Which lines in the records contain the word "series"? Find each one and copy it in full.

***** Material provided *****

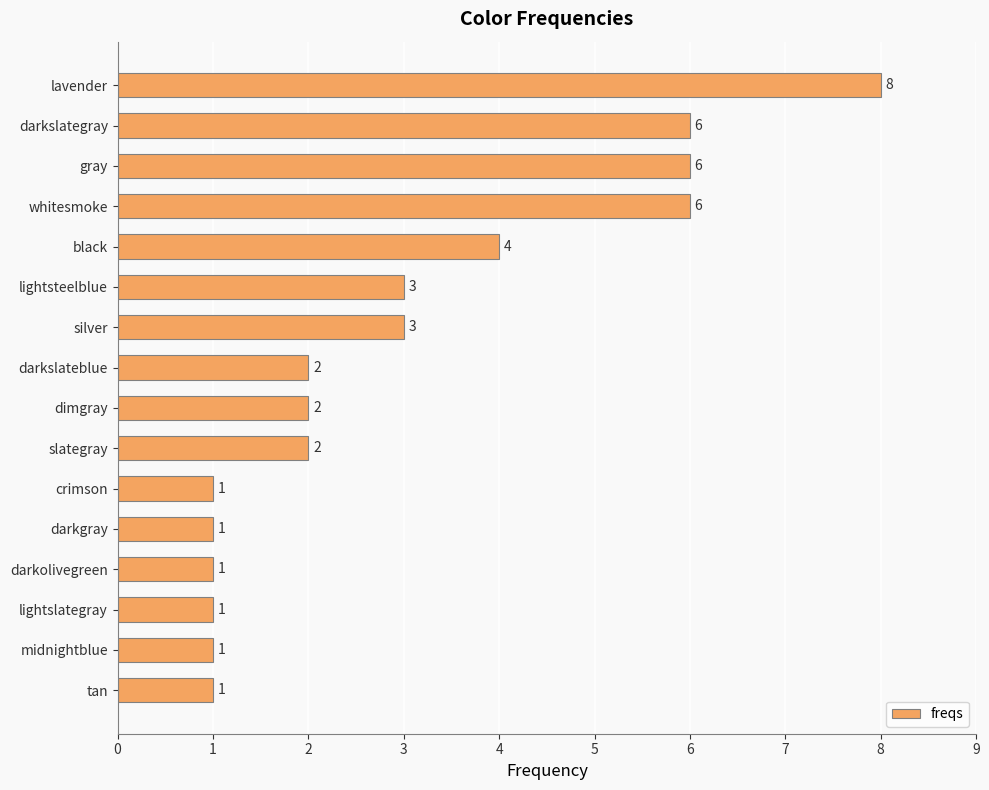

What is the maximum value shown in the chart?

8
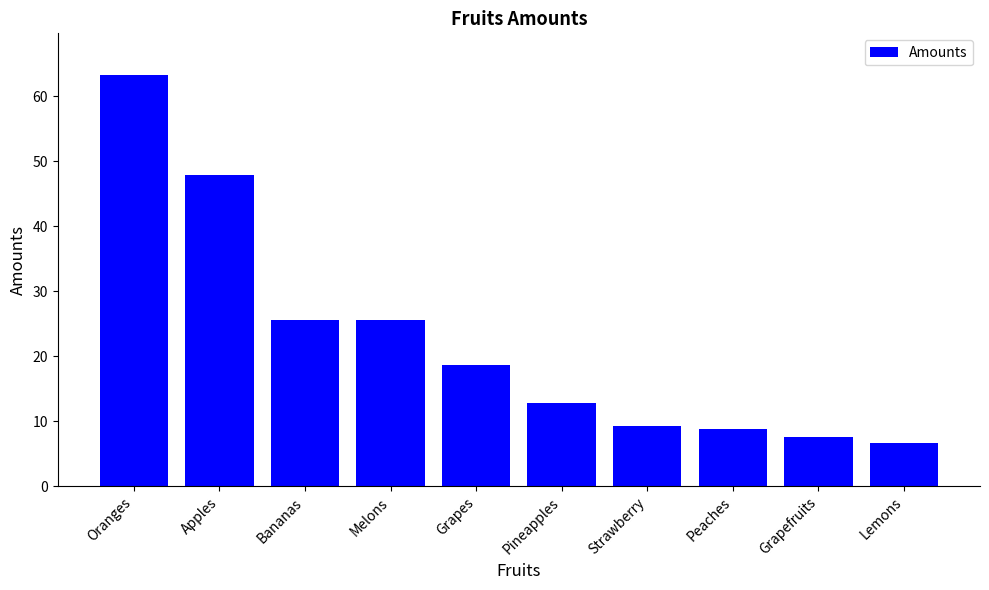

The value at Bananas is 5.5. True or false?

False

*****
***** Material provided *****

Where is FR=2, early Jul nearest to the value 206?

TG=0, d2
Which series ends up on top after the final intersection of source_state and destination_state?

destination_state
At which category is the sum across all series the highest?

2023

*****

Finished task:
Which series ends up on top after the final intersection of source_state and destination_state?
At which category is the sum across all series the highest?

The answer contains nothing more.